An unseasonal tropical cyclone in India a few months prior to the expedition meant that heavy snow fall had created unforeseen obstacles at higher altitudes, a factor that had already sent many international teams home prematurely.
“It was demoralizing to see big team after big team depart Base Camp each day as the camp rapidly emptied,” said expedition leader John Black. “Many advised us to cut our losses and go trekking, but we had a team meeting and decided to soldier on and remain focused on why we had come.”
However, on the 12th November, almost two full weeks after having arrived at Base Camp, the team was presented with their first real opportunity to begin a summit attempt, which meant a climb to Camp 2 to allow them to set up and drop off much needed gear before returning back to Base Camp, the norm in mountaineering.
Black continues: “The route from Base Camp to Advanced Base Camp, and on to Camp 1 and Camp 2 is normally dry rock and easy to navigate. However deep snow and hidden ice layers made progress hard and slow, especially with heavy loads. Our decision not to use Sherpas to assist us made our task all the more difficult. After 10 hours of climbing, we arrived at Camp 2 [6100m], an infamous location atop a rock pinnacle, with barely space for 5 tents. We pitched a tent and dropped gear, and returned to Camp 1.”
Returning to Base Camp on the 13th November allowed the team to regroup and resupply, however a blow to the team materialised with the announcement from forth team member Robby Kojetin that he would be pulling out. Having suffered a climbing accident a few years prior, Kojetin was feeling the effects of the strain on his ankles, and, coupled with a severe bout of bronchitis, meant that his expedition was inevitably over.

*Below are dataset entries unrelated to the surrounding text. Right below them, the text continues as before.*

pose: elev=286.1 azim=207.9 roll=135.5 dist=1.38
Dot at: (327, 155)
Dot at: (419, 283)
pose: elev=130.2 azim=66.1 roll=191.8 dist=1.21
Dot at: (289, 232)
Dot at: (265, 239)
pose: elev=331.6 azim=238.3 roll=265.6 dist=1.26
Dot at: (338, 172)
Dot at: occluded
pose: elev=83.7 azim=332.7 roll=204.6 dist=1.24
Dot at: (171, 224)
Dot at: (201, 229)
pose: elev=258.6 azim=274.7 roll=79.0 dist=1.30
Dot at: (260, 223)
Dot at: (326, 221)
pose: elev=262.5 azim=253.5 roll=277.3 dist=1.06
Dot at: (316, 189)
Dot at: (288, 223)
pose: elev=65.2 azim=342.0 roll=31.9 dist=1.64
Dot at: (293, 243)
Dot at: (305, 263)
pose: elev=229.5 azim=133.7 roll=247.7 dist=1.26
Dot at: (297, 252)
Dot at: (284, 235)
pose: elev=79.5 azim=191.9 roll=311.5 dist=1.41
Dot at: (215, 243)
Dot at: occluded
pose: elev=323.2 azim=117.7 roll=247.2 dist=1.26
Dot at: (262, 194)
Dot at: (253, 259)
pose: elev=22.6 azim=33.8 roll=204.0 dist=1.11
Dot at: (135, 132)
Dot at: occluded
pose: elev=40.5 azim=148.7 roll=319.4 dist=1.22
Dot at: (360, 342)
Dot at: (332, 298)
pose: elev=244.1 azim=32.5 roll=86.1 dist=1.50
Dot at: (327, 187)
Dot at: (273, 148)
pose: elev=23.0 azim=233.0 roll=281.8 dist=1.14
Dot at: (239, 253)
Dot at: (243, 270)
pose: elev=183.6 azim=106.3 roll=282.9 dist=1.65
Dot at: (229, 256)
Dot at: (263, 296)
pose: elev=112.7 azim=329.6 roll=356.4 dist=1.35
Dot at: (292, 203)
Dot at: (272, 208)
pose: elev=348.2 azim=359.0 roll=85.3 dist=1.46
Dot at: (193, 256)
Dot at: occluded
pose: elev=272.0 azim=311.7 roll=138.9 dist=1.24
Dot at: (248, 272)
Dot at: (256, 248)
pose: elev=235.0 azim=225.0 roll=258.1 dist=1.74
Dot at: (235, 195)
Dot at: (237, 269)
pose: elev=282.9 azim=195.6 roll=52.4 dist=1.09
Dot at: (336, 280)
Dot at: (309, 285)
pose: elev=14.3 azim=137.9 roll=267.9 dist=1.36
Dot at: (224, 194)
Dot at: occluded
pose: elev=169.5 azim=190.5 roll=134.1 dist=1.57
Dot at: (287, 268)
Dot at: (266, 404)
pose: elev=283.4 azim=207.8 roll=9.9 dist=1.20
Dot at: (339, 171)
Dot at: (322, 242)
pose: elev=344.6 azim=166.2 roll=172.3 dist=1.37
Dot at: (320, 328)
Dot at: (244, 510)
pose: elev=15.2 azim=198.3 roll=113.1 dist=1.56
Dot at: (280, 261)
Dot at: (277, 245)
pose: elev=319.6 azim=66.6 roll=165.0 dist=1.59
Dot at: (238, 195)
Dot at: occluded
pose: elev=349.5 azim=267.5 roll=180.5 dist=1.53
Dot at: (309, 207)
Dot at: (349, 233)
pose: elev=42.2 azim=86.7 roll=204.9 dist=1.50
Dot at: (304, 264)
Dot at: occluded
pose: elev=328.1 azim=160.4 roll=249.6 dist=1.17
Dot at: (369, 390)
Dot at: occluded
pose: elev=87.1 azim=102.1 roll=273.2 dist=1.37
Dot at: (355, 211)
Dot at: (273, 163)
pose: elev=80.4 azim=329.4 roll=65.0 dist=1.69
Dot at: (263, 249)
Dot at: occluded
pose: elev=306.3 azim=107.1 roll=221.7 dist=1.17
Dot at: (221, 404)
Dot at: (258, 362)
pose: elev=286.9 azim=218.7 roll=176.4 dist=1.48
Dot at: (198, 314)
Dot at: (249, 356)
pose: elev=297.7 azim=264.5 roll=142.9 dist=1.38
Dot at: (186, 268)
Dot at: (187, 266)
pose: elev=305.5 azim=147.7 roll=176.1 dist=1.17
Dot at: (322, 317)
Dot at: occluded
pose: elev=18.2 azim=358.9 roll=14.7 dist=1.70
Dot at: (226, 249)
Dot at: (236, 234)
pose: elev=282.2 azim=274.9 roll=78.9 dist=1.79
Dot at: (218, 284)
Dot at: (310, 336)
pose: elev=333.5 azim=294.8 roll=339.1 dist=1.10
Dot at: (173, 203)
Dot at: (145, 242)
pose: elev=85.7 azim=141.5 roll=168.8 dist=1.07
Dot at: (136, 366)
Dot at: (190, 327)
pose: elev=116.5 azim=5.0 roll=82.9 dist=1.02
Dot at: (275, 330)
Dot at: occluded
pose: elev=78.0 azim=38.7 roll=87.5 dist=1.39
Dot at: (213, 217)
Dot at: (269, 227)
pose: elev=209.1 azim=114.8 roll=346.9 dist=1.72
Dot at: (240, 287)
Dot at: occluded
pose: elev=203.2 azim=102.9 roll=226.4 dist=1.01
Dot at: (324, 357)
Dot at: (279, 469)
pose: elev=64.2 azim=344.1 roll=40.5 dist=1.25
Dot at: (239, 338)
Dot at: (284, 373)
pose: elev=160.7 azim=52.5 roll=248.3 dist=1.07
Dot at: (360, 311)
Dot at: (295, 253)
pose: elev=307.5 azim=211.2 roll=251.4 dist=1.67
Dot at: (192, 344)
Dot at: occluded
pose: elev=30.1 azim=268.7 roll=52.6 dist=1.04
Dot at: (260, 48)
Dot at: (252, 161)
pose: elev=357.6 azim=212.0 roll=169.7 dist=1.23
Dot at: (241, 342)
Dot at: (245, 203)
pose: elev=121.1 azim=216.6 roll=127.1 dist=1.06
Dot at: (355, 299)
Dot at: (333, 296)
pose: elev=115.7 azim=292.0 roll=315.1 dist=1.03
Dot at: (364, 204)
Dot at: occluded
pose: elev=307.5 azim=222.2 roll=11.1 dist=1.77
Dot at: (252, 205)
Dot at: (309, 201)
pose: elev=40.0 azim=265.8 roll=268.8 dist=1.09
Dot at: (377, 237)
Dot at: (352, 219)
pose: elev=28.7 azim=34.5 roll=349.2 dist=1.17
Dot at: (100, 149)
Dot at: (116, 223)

“Obviously we were all disappointed, but understood Robby’s decision,” said Black.
Having waited at Base Camp for two days, the now three remaining team members set out at 7:00am on the 15th November in a bid to climb directly to Camp 1, bypassing Advanced Base Camp, a tough feat in any climbing conditions, again without the support of Sherpas. After a nights sleep at Camp 1, the team then pushed onward to Camp 2, retracing their steps from a few days prior.
“On our way to the spectacular Camp 1 and 2 we passed teams that were abandoning their own expeditions,” reminisces Black. “We arrived in Camp 2 thankfully however to find that a small team from the USA, and their impressive Sherpa team, had managed to summit just a few hours prior, a huge relief for the three of us. Their advice was to wear everything we had, move quickly and try to stay warm as it was very cold higher up!”
With the hazards of heavy snow and ice, coupled with exceptionally low temperatures, still looming, the only way the team was going to successfully reach the 6857m high peak was to push directly from Camp 2 to the summit, a decision that would once again see the trio climbing for in excess of 7 hours.
However, at 2:50pm local time on the 17th November, having avoided potential frostbite and the perils of the exposed rock face of Grey Tower, the team succeeded.
“After hours of hard climbing we finally had nowhere further to go,” muses Black “and were on the summit with incredible views of Mount Everest and the entire Himalaya. It was excruciatingly cold and we could not stay more than five minutes before we needed to begin the descent, a long and cold trek back to Camp 1 in the falling darkness. A special mention must be made of the Sherpas from the various teams that assisted to break trail in the last days of the season, ultimately allowing us to achieve our goal.”